NRA CEO Wayne LaPierre asked Congress for “a national school security plan, including an appropriation from Congress for armed guards in every school.”
While this is arguably a solution, it is not for Washington to fund and control. With every funding from Congress, states lose autonomy. Washington has a history of blackmailing states into following its will with threats to withhold money. Example: Seat belt laws.
LaPierre was correct when he doubted “that one more ban will protect us where 20,000 other laws have failed.” In a 1982 Senate report, Sen. Orrin Hatch presaged this sentiment when he stated, “Both federal and state levels ... establishes the repeated, complete and inevitable failure of gun laws to control serious crime.”
Yale professor John Lott in his seminal work, More Guns, Less Crime: “Examined city, county and state level data from the entire U.S. and measured the impact of 11 different types of gun control laws on crime rates.” He concluded that allowing citizens to carry concealed weapons steadily decreased violent crime and reasoned correctly that criminals are deterred because as more citizens become armed, the danger to the criminal increases.
In Switzerland nearly every adult male is legally required to possess a gun (they have a higher per capita gun ownership rate than the U.S.) and Switzerland has virtually no gun crime.
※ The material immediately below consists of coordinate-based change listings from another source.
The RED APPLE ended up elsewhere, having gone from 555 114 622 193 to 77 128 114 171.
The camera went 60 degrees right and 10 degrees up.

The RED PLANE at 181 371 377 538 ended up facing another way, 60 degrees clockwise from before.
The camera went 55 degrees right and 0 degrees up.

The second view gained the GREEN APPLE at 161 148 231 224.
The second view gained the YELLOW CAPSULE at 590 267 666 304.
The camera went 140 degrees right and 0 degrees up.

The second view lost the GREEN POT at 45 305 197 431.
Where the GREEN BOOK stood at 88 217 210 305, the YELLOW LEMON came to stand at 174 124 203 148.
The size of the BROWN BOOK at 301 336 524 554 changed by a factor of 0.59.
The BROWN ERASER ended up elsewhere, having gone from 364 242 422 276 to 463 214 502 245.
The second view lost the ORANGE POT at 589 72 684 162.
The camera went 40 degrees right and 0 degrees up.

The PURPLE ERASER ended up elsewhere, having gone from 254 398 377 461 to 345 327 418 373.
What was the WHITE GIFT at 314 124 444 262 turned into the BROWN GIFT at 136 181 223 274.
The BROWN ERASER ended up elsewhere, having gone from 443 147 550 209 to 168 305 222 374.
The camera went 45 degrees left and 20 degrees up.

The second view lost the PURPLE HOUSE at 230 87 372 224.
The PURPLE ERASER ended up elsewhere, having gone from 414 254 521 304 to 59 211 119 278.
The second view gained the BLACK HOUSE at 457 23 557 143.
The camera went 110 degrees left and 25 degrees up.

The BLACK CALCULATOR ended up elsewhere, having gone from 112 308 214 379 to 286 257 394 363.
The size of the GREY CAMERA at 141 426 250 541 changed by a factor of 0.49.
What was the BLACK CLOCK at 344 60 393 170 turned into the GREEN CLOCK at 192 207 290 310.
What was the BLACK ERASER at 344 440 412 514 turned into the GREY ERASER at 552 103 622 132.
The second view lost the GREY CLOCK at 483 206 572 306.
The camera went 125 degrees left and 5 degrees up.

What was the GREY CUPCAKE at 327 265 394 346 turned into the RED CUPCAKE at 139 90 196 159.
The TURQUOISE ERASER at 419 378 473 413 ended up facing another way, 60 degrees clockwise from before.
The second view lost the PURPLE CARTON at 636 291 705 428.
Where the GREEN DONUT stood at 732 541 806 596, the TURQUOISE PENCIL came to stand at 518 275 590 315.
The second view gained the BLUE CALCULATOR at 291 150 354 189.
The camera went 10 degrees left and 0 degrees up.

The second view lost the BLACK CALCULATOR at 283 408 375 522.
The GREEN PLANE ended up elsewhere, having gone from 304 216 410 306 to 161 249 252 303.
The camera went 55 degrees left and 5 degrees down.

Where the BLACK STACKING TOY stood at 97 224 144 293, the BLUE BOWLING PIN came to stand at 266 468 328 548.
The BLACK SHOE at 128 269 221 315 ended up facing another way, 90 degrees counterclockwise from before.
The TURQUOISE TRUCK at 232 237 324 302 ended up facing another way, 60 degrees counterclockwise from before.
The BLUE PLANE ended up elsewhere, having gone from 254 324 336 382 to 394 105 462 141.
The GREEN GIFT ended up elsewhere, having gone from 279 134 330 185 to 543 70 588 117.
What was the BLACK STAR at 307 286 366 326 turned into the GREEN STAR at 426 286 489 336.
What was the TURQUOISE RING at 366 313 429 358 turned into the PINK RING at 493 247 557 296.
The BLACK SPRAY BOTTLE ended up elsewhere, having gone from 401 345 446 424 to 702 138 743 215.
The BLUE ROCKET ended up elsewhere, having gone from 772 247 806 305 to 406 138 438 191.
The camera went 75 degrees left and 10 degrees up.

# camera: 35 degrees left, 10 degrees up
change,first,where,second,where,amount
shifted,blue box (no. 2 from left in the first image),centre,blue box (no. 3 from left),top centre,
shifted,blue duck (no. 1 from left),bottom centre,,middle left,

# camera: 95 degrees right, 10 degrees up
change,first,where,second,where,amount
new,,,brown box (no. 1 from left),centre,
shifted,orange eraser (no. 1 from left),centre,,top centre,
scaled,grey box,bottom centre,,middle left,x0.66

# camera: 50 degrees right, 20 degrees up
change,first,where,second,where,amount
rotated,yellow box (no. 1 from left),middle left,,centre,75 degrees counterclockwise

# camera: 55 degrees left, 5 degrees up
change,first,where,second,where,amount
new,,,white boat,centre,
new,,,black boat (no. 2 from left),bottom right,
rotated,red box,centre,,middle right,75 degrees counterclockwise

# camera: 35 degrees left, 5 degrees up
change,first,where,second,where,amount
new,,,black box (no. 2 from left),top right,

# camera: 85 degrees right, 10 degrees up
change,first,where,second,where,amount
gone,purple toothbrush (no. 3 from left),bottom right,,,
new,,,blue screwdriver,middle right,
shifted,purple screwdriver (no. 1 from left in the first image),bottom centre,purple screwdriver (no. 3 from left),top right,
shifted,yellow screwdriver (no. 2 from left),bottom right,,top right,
In 1982, Kennesaw enacted mandatory gun ownership for heads of households. “After the law went into ... crime against persons plummeted 74 percent compared to 1981, and fell another 45 percent in 1983 compared to 1982.

“Kennesaw proves that the presence of firearms actually improves safety and security. This is not the message that the media wants us to hear. They want us to believe that guns are evil and are the cause of violence.”

The facts reveal a different picture.